The Supreme Court agreed to decide issues related to the presumption of reasonableness of guideline and below guideline sentences in two consolidated cases, Claiborne and Rita. The Clairborne appeal asked whether, on appeal, a sentence below the Guideline range is presumed to be reasonable, while the Rita case asked whether a sentence within a Guideline range is presumed to be reasonable. But Claiborne died while the case was pending, so his appeal had to be dismissed and that issue got dropped for the time being.
In deciding Rita, the Court held a presumption of reasonableness attaches on appeal to a sentence within the guideline range.
Back to Libby and his new addition to the defense team. I don't care whether Libby has to do any time on supervised release. I have no interest in extracting a pound of flesh from him.
The outrage in Libby's case is that in commuting Libby's prison sentence to zero, Bush said Judge Walton both miscalculated the guidelines and then unreasonably refused to depart or deviate from them and give Libby probation.

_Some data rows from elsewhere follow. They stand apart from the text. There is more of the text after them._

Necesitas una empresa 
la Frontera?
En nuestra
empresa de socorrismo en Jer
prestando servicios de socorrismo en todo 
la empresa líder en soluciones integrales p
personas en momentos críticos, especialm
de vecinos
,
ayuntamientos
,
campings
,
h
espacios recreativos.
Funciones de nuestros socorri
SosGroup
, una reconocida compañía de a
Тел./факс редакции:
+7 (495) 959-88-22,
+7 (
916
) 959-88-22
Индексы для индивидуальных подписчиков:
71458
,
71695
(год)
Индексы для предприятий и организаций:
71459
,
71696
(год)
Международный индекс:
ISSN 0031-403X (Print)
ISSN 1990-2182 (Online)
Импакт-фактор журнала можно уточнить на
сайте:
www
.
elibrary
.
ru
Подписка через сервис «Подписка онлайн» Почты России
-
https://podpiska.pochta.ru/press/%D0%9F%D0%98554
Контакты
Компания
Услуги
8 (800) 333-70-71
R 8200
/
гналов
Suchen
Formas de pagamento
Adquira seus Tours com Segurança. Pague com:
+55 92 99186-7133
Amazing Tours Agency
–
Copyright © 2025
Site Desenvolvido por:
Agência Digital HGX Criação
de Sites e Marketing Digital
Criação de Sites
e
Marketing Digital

He substituted his version of Libby's sentencing guideline range and his view of factors warranting a deviation from the guideline range for the Judge's considered view. And, he didn't wait for a court of appeals' ruling on whether the judge was correct. He pre-empted the appellate review so that his pal wouldn't spend a night in jail.
Most hypocritically of all, while Bush criticized Libby's Judge for not going below the guidelines as calculated by Bush and the probation department, he is asking Congress to pass legislation that would make every federal crime subject to a mandatory minimum sentence -- which in turn would prevent sentencing judges from exercising discretion based on the same factors Bush applied to Libby in deciding to commute his sentence.

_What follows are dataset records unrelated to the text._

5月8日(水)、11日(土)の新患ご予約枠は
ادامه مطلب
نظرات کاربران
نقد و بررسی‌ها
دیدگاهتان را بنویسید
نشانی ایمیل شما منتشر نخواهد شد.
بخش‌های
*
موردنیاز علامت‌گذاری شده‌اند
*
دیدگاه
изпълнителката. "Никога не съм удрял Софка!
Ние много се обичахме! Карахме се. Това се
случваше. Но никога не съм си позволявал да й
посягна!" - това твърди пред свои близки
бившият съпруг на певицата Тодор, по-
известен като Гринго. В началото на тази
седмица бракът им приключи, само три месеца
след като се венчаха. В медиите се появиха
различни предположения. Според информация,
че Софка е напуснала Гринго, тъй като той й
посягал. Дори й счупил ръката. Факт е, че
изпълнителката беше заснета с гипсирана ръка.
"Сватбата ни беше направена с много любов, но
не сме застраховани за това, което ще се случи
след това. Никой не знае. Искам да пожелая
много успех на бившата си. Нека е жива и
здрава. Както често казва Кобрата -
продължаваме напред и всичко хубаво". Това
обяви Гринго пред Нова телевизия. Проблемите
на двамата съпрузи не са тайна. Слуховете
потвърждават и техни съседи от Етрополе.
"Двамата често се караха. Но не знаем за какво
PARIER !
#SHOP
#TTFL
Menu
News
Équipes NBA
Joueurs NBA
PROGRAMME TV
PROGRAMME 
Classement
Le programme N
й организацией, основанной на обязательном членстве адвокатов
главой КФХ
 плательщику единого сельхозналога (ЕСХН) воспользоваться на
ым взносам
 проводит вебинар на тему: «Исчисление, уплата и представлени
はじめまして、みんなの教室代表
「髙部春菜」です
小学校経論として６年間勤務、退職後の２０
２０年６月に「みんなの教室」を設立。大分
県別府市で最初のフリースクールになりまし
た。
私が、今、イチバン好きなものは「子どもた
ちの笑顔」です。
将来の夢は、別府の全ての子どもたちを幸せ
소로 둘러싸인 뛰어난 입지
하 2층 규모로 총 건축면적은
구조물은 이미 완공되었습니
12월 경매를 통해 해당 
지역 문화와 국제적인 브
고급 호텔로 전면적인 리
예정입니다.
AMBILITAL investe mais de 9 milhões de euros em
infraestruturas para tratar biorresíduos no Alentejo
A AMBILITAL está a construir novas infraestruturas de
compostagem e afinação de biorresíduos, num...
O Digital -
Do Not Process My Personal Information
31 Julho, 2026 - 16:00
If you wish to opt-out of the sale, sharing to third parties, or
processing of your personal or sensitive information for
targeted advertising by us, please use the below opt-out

I'm glad Libby has a strong criminal defense lawyer and critic of the policy of sentencing by mathematical formula on his side. I'm glad he has a defender who argues a Judge should have discretion in all cases to impose a sentence based equally or more upon his or her assessment of an offender's personal history and characteristics and the individual circumstances of the crime than upon a rigid mathematical formula.
Any sentencing inroads Team Libby makes in court will become case law that can be used as precedent to benefit other defendants. That's much more important than what happens to Scooter Libby.
We can only get sentencing reform for all defendants through judicial decisions and legislative reform. Bush's premature, hypocritical act helped no one but Libby. Team Libby still has the opportunity, in helping Libby, to help other defendants as well, even if it's only to limit the application of supervised release.
So I'm not going to criticize Team Libby for adding more firepower to help Libby. I'm going to praise them, particularly if in doing so, they get a ruling that will benefit other defendants.